An inaccessible, grayed-out speakerphone icon on your iPhone 7 or 7 Plus is the most obvious issue with a faulty Audio IC. You might also see the Voice Memo app icon grayed out, or refuse to start up or record. Your phone itself may take a long time to boot up, or seem stuck on the Apple logo, although you can often click the home button to get back to your apps.

The issue is that the Audio IC chip has come loose from the main logic board, usually on just one pad, but that means the iPhone cannot access the speakerphone for calls or voice memos. By running its typical self-checks on boot-up, the phone is stalled checking the Audio IC, which is present but has this partial issue. Microsoldering expert Jessa Jones, whose shop confirmed the ongoing nature of this issue, explains the problem in detail in an iFixit Answers post:

The C12 pad for the master clock line of the audio ic chip on the logic board gets stretched/lifted/pulled/weakened simply from normal use of the phone … [T]he iPhone logic board is screwed down into a relatively flexible/bendy housing and this causes the logic board to experience flexion forces that it can’t handle. (Similar in concept to bending a paper clip back and forth a few dozen times.)
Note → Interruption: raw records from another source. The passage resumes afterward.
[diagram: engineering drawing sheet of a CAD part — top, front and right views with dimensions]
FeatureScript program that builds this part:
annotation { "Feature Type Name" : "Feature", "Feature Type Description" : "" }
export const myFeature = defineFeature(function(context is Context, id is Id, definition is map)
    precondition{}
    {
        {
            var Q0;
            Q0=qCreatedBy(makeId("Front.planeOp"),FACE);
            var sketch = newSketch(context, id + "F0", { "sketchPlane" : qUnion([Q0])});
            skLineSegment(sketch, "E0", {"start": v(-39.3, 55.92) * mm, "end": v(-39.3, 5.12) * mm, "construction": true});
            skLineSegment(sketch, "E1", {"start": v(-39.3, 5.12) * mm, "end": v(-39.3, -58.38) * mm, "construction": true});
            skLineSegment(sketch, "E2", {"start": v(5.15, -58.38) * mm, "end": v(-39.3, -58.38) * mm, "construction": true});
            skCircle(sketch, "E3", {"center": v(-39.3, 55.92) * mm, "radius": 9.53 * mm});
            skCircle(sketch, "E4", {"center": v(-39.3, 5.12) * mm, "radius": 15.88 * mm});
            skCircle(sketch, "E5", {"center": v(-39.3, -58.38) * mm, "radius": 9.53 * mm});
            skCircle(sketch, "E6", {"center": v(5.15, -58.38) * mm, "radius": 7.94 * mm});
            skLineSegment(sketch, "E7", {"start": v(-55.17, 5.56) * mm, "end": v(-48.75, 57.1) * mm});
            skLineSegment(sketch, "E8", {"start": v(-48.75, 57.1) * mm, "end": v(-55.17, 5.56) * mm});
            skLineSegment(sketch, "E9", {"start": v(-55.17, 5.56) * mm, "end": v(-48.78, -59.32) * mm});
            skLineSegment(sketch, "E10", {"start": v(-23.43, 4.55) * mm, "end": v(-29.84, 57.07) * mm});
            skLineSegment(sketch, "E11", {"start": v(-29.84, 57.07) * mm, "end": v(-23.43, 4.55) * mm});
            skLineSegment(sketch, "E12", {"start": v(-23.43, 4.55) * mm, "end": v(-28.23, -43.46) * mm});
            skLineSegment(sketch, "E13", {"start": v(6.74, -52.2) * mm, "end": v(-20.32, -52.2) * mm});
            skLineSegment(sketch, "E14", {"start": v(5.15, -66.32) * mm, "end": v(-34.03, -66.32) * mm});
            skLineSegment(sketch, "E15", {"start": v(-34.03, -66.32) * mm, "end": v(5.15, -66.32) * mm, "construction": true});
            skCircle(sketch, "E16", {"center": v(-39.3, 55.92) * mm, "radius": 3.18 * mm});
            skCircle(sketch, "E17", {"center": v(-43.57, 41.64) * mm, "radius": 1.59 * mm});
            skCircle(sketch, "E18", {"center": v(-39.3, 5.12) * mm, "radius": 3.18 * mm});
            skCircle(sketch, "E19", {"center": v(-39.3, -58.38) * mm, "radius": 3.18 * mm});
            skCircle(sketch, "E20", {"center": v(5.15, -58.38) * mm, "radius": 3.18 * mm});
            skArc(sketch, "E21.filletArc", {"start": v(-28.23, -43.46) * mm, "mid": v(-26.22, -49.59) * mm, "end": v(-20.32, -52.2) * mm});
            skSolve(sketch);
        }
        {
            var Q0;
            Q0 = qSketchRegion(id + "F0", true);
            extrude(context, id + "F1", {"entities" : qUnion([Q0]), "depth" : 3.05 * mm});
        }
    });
In other words: one or more of the soldered pads that hold the audio chip in place, already weakly attached, have come loose through very small amounts of bending and stretching force.

The Fix

You can try asking Apple to repair or replace your phone. Some replies on forums (Apple discussions, Reddit) suggest that Apple knows about this issue, and has offered some customers replacement phones. Given that the iPhone 7 and 7 Plus were released in the fall of 2016, however, there may not be many replacement phones to give customers, or much sympathy for the issue to begin with.

Those with skills in microsoldering, however, can readily fix the problem, and ensure it does not happen again. This entails removing the chip, fusing an extremely tiny wire around the faulty pad to strengthen its connection to the board, and then re-seating the chip. You can watch Jessa Jones fix an iPhone 7 with an Audio IC issue on a livestreamed repair session:

Apple device data recovery pro Frederico Cerva doesn’t go into quite so much detail, but generally walks through the issue:

SoCal Digital Repair shows how the repair is done in a blog post.

Look for a repair shop in your area that offers microsoldering work. If you can’t find one locally, consider mailing in your device for service to a reputable shop. While it’s not as easy a fix as a battery or screen replacement, it is a known issue that can be fixed and make your still-good iPhone 7 work for you once more.